Everyone loves the party game/icebreaker “two truths and a lie.”
Can you identify which of the following is NOT true about BPA?
A: BPA was banned in baby products because the FDA found that it is harmful to children.
B: BPA makes products better.
C: Every major health agency has declared BPA to be safe.
In 2012, the FDA banned manufacturers from using BPA in baby bottles and other baby products. Yet, it wasn’t because the FDA found that BPA was harmful or toxic to children. Intead, manufacturers of these products–faced with myriad looming state and local bans and restrictions on the chemical–requested the FDA to ban its use in certain baby products. From the manufacturers’ standpoint, it was easier to comply with one federal ban than to try to comply with thousands of regulations.
BPA stands for bisphenol-A, a chemical used to make certain plastics and resins. BPA has been used since the 1960s and is mostly associated with canned food to prevent bacterial contamination. BPA is also used to make plastic stronger–hard enough to replace steel and transparent enough to be used as a substitute for glass. BPA is found in medical equipment, DVDs, car dashboards, eyeglass lenses, prosthetic limbs, bicycle helmets, safety goggles, sports equipment, furniture, roo?ng, garage doors, gardening tools, cell phones, laptops, tablet computers, gaming units, and other common items. It makes these products more durable and longer lasting which ultimately saves the consumer the cost of constantly replacing items that easily break, wear down, or become contaminated with bacteria.
BPA is used in the lining of canned food to create an impenetrable seal, which protects the food from potentially deadly bacteria. BPA is also added to plastics to make products more durable, safer, longer lasting, and affordable. BPA has an incredible safety record. The latest studies on BPA show that the chemical passes quickly through the body, doesn’t accumulate, and is excreted quickly, mainly through urine. More importantly, people simply don’t come in contact with high enough levels of BPA through the use of everyday products and consumables for it to impact the human body.

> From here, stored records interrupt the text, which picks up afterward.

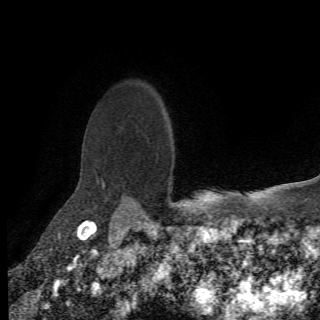
Breast MRI (dynamic contrast-enhanced), one axial slice. Slice 56 of 78 in the series (ordered by position). Cropped to one breast. Dynamic contrast-enhanced series, time point 2 of 6 at this slice position (early post-contrast). 1.5 T. 2.2 mm slice thickness. 320 × 320 image matrix. Female patient.
Structures marked on this image (semi-automatic segmentation, software-assisted and operator-edited):
- enhancing-tissue mask used for the functional tumour volume (all voxels passing the contrast-enhancement thresholds inside the analysis volume; usually the tumour): bounding box (x1, y1, x2, y2) in pixels: (97, 179, 138, 208)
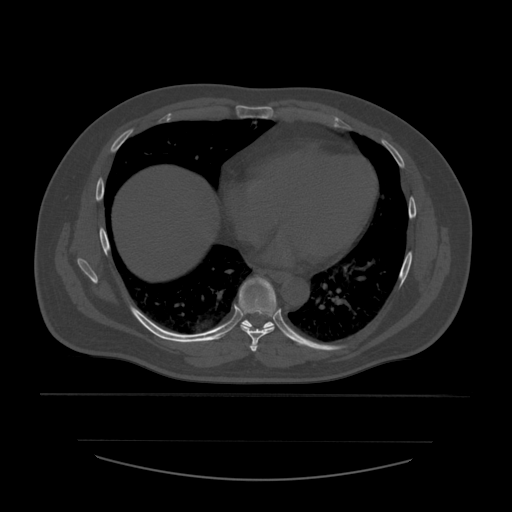
CT including the spine, one axial slice. Slice 351 of 532 in the series (ordered by position). Reconstruction kernel STANDARD. 120 kVp. Bone window (W 1800 / L 400 HU). 512 × 512 image matrix, field of view 441 × 441 mm. Patient age 44 years. From the clinical record (not read from this slice): primary cancer: soft tissue sarcoma.
Annotated regions visible in this slice (semi-automatic segmentation, software-assisted and operator-edited):
- T6 vertebra: bounding box <250,342,258,353> (left, top, right, bottom; pixels)
- T7 vertebra: <239,277,277,344>
- T8 vertebra: <242,280,277,332>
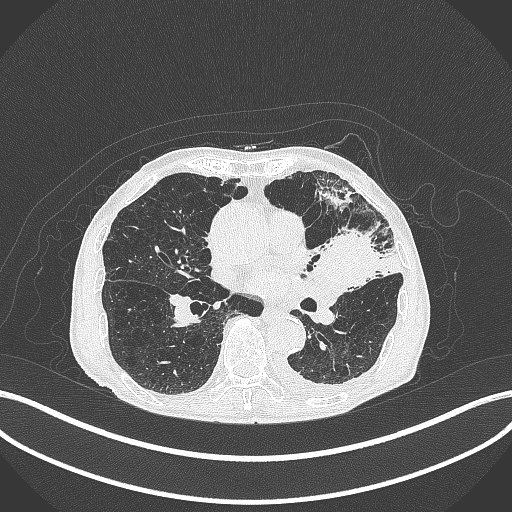
Chest CT, one axial slice. Position 189 of 385 along the scan axis. Reconstruction kernel B70f. 120 kVp. Lung window (W 1500 / L -600 HU). 1 mm slice thickness. 512 × 512 image matrix, field of view 400 × 400 mm. Male patient, age 90 years or older. Case-level facts recorded for this patient, not image findings: clinical TNM (as recorded): T2b N1 M0.
Outlined on this slice (rectangle marked by the reading radiologist):
- lung tumour (recorded histology: squamous cell carcinoma): bounding box [x1, y1, x2, y2] px = [305, 229, 381, 295]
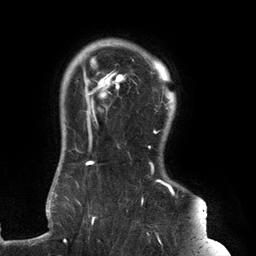
Breast MRI (dynamic contrast-enhanced), one axial slice; slice 111 of 134 in the series (ordered by position); cropped to one breast; dynamic contrast-enhanced series, time point 2 of 6 at this slice position (early post-contrast); 3 T; TE 2.7 ms, TR 6.5 ms; 1.2 mm slice thickness; 256 × 256 image matrix. Female patient.
Annotated regions visible in this slice (semi-automatically segmented with operator editing):
- enhancing-tissue mask used for the functional tumour volume (all voxels passing the contrast-enhancement thresholds inside the analysis volume; usually the tumour): bounding box [x1, y1, x2, y2] px = [63, 45, 179, 241]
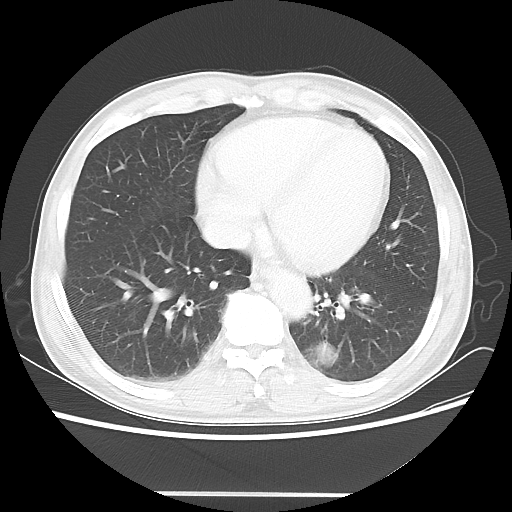
Chest CT, one axial slice; slice 19 of 60 in the series (ordered by position); reconstruction kernel LUNG; 100 kVp; lung window (W 1500 / L -600 HU); 5 mm slice thickness; 512 × 512 image matrix, field of view 360 × 360 mm. Patient: male, 55 years. Case-level facts recorded for this patient, not image findings: clinical TNM (as recorded): T1c N3 M0.
Annotated regions visible in this slice (rectangle marked by the reading radiologist):
- lung tumour (recorded histology: small cell carcinoma): bounding box <297,333,347,374> (left, top, right, bottom; pixels)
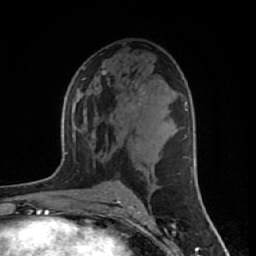
Breast MRI (dynamic contrast-enhanced), one axial slice; slice 33 of 64 in the series (ordered by position); cropped to one breast; dynamic contrast-enhanced series, time point 2 of 7 at this slice position (early post-contrast); 1.5 T; TE 2.6 ms, TR 6.1 ms; 2.5 mm slice thickness; 256 × 256 image matrix, field of view 150 × 150 mm. Female patient.
Outlined on this slice (semi-automatic segmentation, software-assisted and operator-edited):
- enhancing-tissue mask used for the functional tumour volume (all voxels passing the contrast-enhancement thresholds inside the analysis volume; usually the tumour): bounding box [x1, y1, x2, y2] px = [116, 96, 141, 105]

Some studies do show harm associated with BPA exposure. Yet, it’s important to realize that in these studies, often conducted on mice and rats (and sometime monkeys), the animals are injected with massive doses of the chemical directly into their blood stream. This is not a proxy for how humans come in contact with BPA.
Health and safety regulatory agencies worldwide, drawing on thousands of studies, have concluded that BPA is safe. Those agencies include:
- The Worldwide Health Organization
- The Food and Drug Administration
- The Environmental Protection Agency
- The European Union’s Food Safety Authority
- Japan’s National Institute of Advanced Industrial Science and Technology
- Norway’s Scienti?c Committee for Food Safety
- France’s Food Safety Agency
- Germany’s Federal Institute for Risk Assessment
- Canada’s Health Agency
- Australia and New Zealand’s Joint Food Standards Council
Parents and other consumers can be assured that BPA is safe.